Website: http://www.classonline.org.uk/ Twitter: @classthinktank
1. The Centre for Labour and Social Studies (Class) is a new think tank established in 2012 to act as a centre for left debate and discussion and has the growing support of a number of trade unions including ASLEF, CWU, GFTU, GMB, NUT, PCS, TSSA, UCATT and Unite the Union. Originating in the labour movement, Class is working with a broad coalition of supporters, academics and experts to develop and advance alternative policies for today. http://www.classonline.org.uk/about/panel
2. A copy of ‘Boom-time for legal loan sharks: How deregulation, market failure and a crisis in wages has led to the rise of payday lenders’ is attached and more information can be found here: http://classonline.org.uk/docs/2013.07_boom-time_for_legal_loan_sharks.pdf (released) and here http://www.classonline.org.uk/pubs/item/boom-time-for-legal-loan-sharks (embargoed)
Carl Packman’s paper shows how payday lending originated in the US, but after being squeezed out by urgent regulation and usury laws, the industry set up shop in the UK where markets were entrusted to run themselves, with little regulation from the state, and where prices at which lenders could sell credit were not restricted. With light-touch regulation and stagnating wages, the payday lending industry has boomed.
This paper calls for the government to set a cap on the cost of credit and recommends that the government give the newly created Financial Conduct Authority (FCA) the power to do this in November 2013, not April 2014 which it's currently set to do. An end to self-regulation, the introduction of a reasonable rollover limit, a restriction on the amount of times a person can take out loans in order to service the interest of existing or “live” loans and an obligation on all lenders to put all credit transactions through a credit reference agency are some of the other strong recommendations in this report.
3. The author of the paper:
Carl Packman is a writer, researcher and blogger. Carl is the author of the book Loan Sharks: The Rise and Rise of Payday Lending published in 2012 by Searching Finance.

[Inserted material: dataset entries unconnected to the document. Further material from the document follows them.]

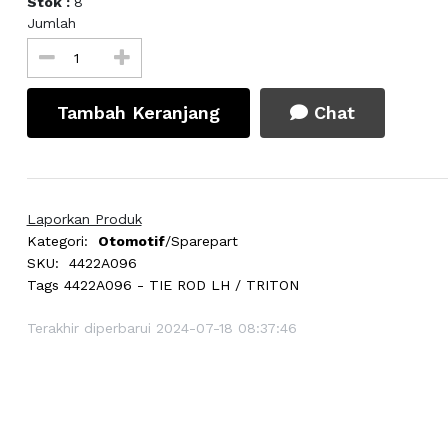
Stok :
8
Jumlah
Tambah Keranjang
Chat
Laporkan Produk
Kategori:
Otomotif
/Sparepart
SKU:
4422A096
Tags
4422A096 - TIE ROD LH / TRITON
Terakhir diperbarui 2024-07-18 08:37:46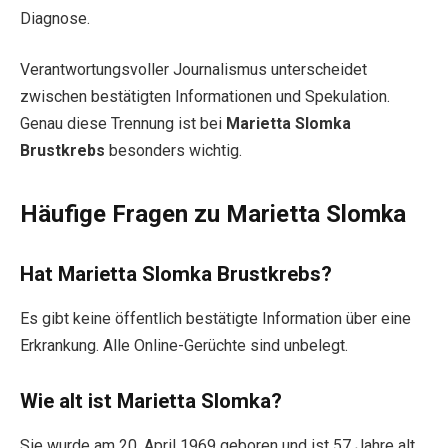
Diagnose.
Verantwortungsvoller Journalismus unterscheidet
zwischen bestätigten Informationen und Spekulation.
Genau diese Trennung ist bei
Marietta Slomka
Brustkrebs
besonders wichtig.
Häufige Fragen zu Marietta Slomka
Hat Marietta Slomka Brustkrebs?
Es gibt keine öffentlich bestätigte Information über eine
Erkrankung. Alle Online-Gerüchte sind unbelegt.
Wie alt ist Marietta Slomka?
Sie wurde am 20. April 1969 geboren und ist 57 Jahre alt.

He has written for many publications including the Guardian, New Statesman, Jewish Chronicle and Credit Today Magazine and has been interviewed on payday lending by the BBC, Sky News, LBC and Channel 4. His next book, on the global growth of the high cost credit market, will be published by Palgrave MacMillan in 2014.
4. Paul Blomfield MP’s Private Members Bill - High Cost Credit Bill
The Bill aims to tackle the problems being caused by payday lenders in a number of ways: by regulating their advertising and ensuring clear information is provided on the cost of loans; requiring lenders to undertake affordability checks and limiting excessive charges; and introducing measures to protect borrowers in difficulty by requiring lenders to refer them to free independent debt advice.